Lei não pode ser derrubada porque ministros a consideram ruim, dizem advogados
Juristas que defendem o Marco Civil da Internet dizem que a lei brasileira é mais adequada por delegar ao Judiciário a análise de conteúdos em que haja controvérsia sobre sua licitude, em vez de deixar essa tarefa para as próprias plataformas ou a particulares. Caso se decida pela abertura de novas exceções à regra da decisão judicial, seria o caso de acrescentá-las à lei, para conteúdos de ilicitude inequívoca e de fácil aferição, como é o caso de pornografia infantil.
“Aumentar o rol de exceções de conteúdos cuja ilegalidade é objetiva – e que, portanto, devem ser removidos sem necessidade de ordem judicial – é algo que pode ser pensado e discutido com cuidado, desde que sejam conjuntamente criados critérios claros – e o melhor lugar para isso é o Congresso Nacional”, afirmou ao STF o Instituto dos Advogados de São Paulo, em peça assinada por seu presidente, Renato de Mello Jorge Silveira, e pelo diretor Thiago Rodovalho.
A pedido de empresas de tecnologia, juristas e professores de renome também defenderam junto ao STF a constitucionalidade do Marco Civil da Internet. Argumentaram que uma lei não pode ser derrubada pela Corte somente porque ministros a consideram ruim.

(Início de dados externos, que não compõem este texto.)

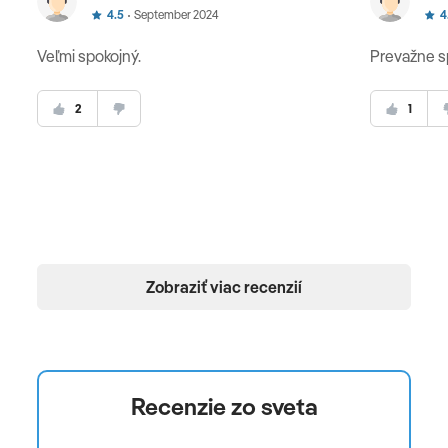
4.5
September 2024
4
Veľmi spokojný.
Prevažne s
2
1
Zobraziť viac recenzií
Recenzie zo sveta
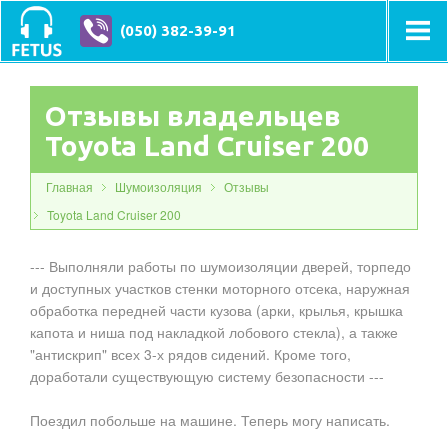
(050) 382-39-91
Отзывы владельцев
Toyota Land Cruiser 200
Главная
Шумоизоляция
Отзывы
Toyota Land Cruiser 200
--- Выполняли работы по шумоизоляции дверей, торпедо
и доступных участков стенки моторного отсека, наружная
обработка передней части кузова (арки, крылья, крышка
капота и ниша под накладкой лобового стекла), а также
"антискрип" всех 3-х рядов сидений. Кроме того,
доработали существующую систему безопасности ---
Поездил побольше на машине. Теперь могу написать.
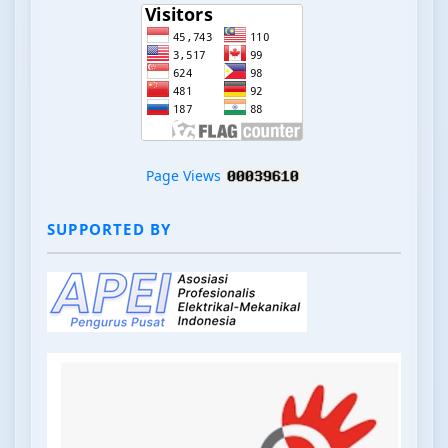
Page Views
SUPPORTED BY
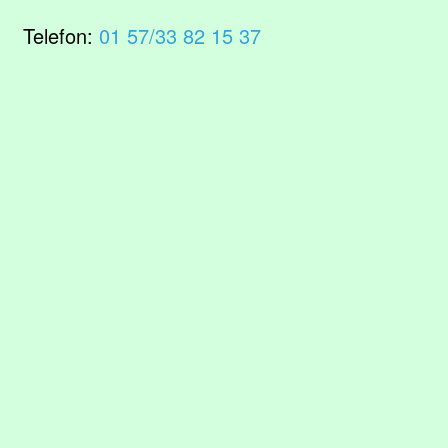
Telefon:
01 57/33 82 15 37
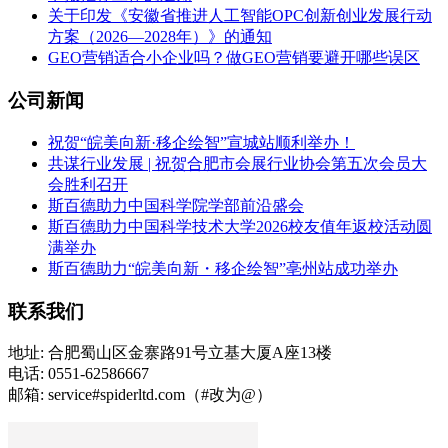
关于印发《安徽省推进人工智能OPC创新创业发展行动
方案（2026—2028年）》的通知
GEO营销适合小企业吗？做GEO营销要避开哪些误区
公司新闻
祝贺“皖美向新·移企绘智”宣城站顺利举办！
共谋行业发展 | 祝贺合肥市会展行业协会第五次会员大
会胜利召开
斯百德助力中国科学院学部前沿盛会
斯百德助力中国科学技术大学2026校友值年返校活动圆
满举办
斯百德助力“皖美向新・移企绘智”亳州站成功举办
联系我们
地址: 合肥蜀山区金寨路91号立基大厦A座13楼
电话: 0551-62586667
邮箱: service#spiderltd.com（#改为@）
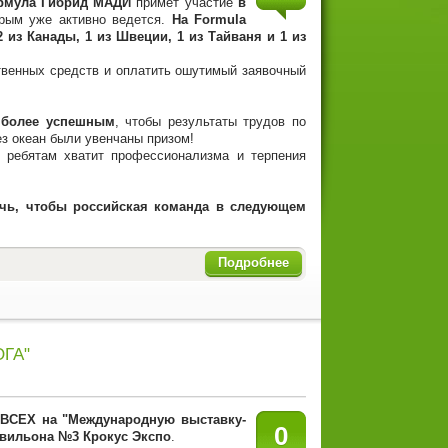
ормула Гибрид МАДИ
примет участие
в
орым уже активно ведется.
На Formula
2 из Канады, 1 из Швеции, 1 из Тайваня и 1 из
ственных средств и оплатить ошутимый заявочный
 более успешным
, чтобы результаты трудов по
з океан были увенчаны призом!
 ребятам хватит профессионализма и терпения
чь, чтобы российская команда в следующем
Подробнее
ОГА"
ВСЕХ на "Международную выставку-
0
вильона
№3 Крокус Экспо
.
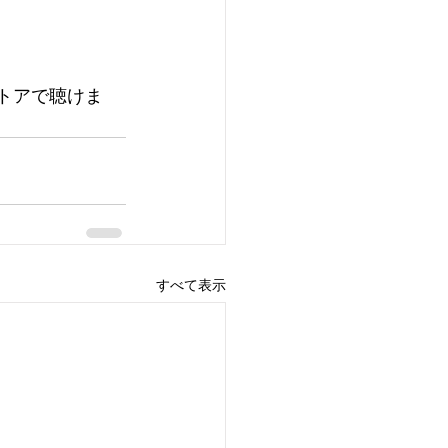
トアで聴けま
すべて表示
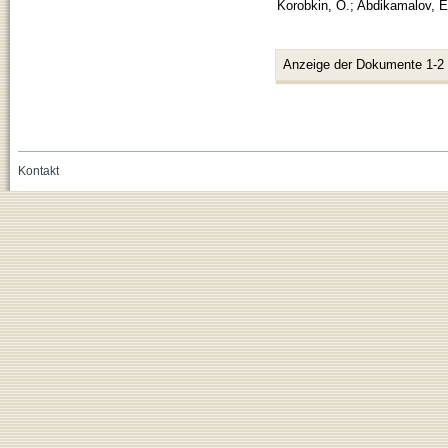
Korobkin, O.
;
Abdikamalov, E
Anzeige der Dokumente 1-2
Kontakt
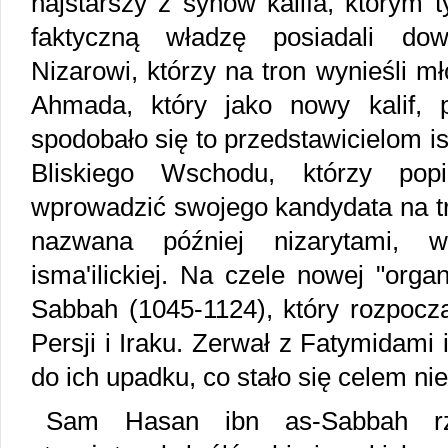
najstarszy z synów kalifa, którym 
faktyczną władzę posiadali dow
Nizarowi, którzy na tron wynieśli m
Ahmada, który jako nowy kalif, pr
spodobało się to przedstawicielom i
Bliskiego Wschodu, którzy pop
wprowadzić swojego kandydata na tr
nazwana później nizarytami, w
isma'ilickiej. Na czele nowej "orga
Sabbah (1045-1124), który rozpoczą
Persji i Iraku. Zerwał z Fatymidami 
do ich upadku, co stało się celem n
Sam Hasan ibn as-Sabbah r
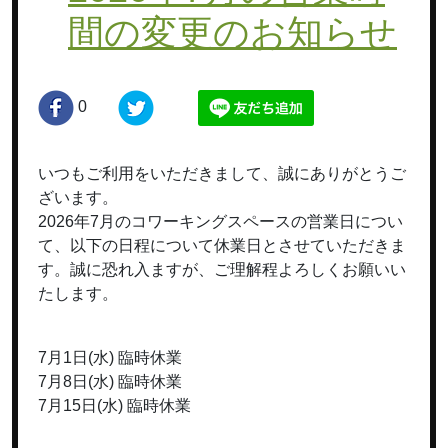
間の変更のお知らせ
0
いつもご利用をいただきまして、誠にありがとうご
ざいます。
2026年7月のコワーキングスペースの営業日につい
て、以下の日程について休業日とさせていただきま
す。誠に恐れ入ますが、ご理解程よろしくお願いい
たします。
7月1日(水) 臨時休業
7月8日(水) 臨時休業
7月15日(水) 臨時休業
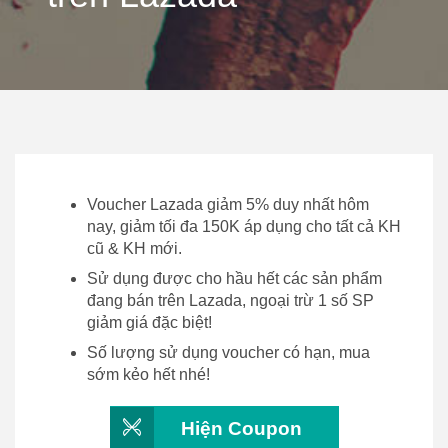
Voucher Lazada giảm 5% duy nhất hôm
nay, giảm tối đa 150K áp dụng cho tất cả KH
cũ & KH mới.
Sử dụng được cho hầu hết các sản phẩm
đang bán trên Lazada, ngoại trừ 1 số SP
giảm giá đặc biệt!
Số lượng sử dụng voucher có hạn, mua
sớm kẻo hết nhé!
Hiện Coupon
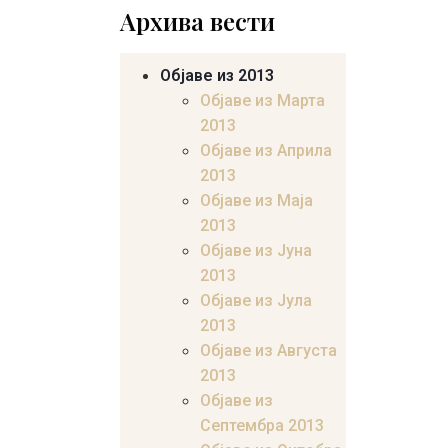
Архива вести
Објаве из 2013
Објаве из Марта
2013
Објаве из Априла
2013
Објаве из Маја
2013
Објаве из Јунa
2013
Објаве из Јула
2013
Објаве из Августа
2013
Објаве из
Септембра 2013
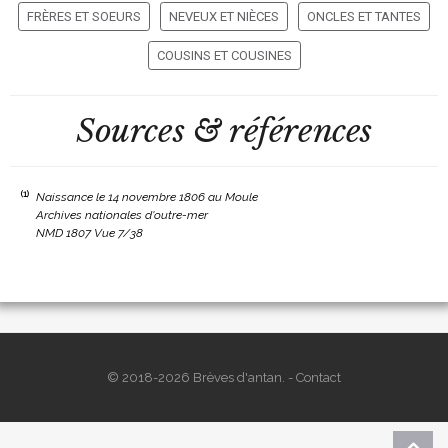
FRÈRES ET SOEURS
NEVEUX ET NIÈCES
ONCLES ET TANTES
COUSINS ET COUSINES
Sources & références
(1)
Naissance le 14 novembre 1806 au Moule
Archives nationales d'outre-mer
NMD 1807 Vue 7/38
© 2018-2026 Brèves d'antan. -
Contact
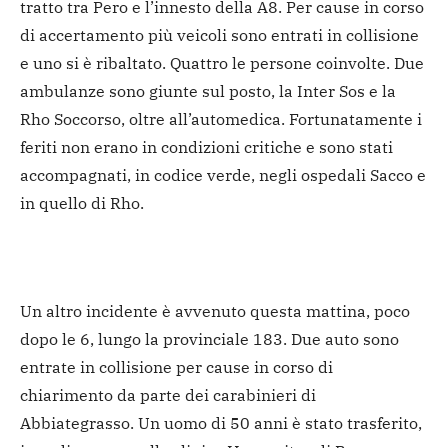
tratto tra Pero e l’innesto della A8. Per cause in corso
di accertamento più veicoli sono entrati in collisione
e uno si è ribaltato. Quattro le persone coinvolte. Due
ambulanze sono giunte sul posto, la Inter Sos e la
Rho Soccorso, oltre all’automedica. Fortunatamente i
feriti non erano in condizioni critiche e sono stati
accompagnati, in codice verde, negli ospedali Sacco e
in quello di Rho.
Un altro incidente è avvenuto questa mattina, poco
dopo le 6, lungo la provinciale 183. Due auto sono
entrate in collisione per cause in corso di
chiarimento da parte dei carabinieri di
Abbiategrasso. Un uomo di 50 anni è stato trasferito,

Nesse caso, cabe aprimoramento legislativo, mas não declaração de inconstitucionalidade.
“O controle de constitucionalidade não pode servir de via oblíqua à reforma legislativa, de tal maneira que as opções do legislador não podem ser revogadas caso não violem o texto constitucional. A discussão e deliberação a respeito da ‘melhor solução’ para regular determinada matéria deve se dar, exclusivamente, no âmbito do processo legislativo", escreveu, em parecer, o professor da Unisinos Lênio Streck, contratado pelo Google no caso.
De forma semelhante, o advogado e ministro aposentado do STF Francisco Rezek defendeu a constitucionalidade do Marco Civil da Internet.
“O Brasil tem hoje uma das mais modernas e completas legislações regulatórias do direito digital, inspirada em exemplos seguros e sensatos do hemisfério norte. O Marco Civil da Internet assegura ao usuário direitos e garantias suficientes e adequados, em total consonância com os preceitos da Carta. A suposta inconstitucionalidade do artigo 19 do MCI é uma ficção”, afirmou em parecer contratado pelo Facebook.
O julgamento no STF começará na quarta-feira (27), a partir das 14h. Antes dos ministros votarem, poderão se manifestar no plenário as partes – advogados de Facebook, Google, e pessoas afetadas por publicações ofensivas – além da Advocacia-Geral da União (AGU), Procuradoria-Geral da República (PGR) e entidades interessadas. Os ministros relatores são Dias Toffoli e Luiz Fux, que votam primeiro.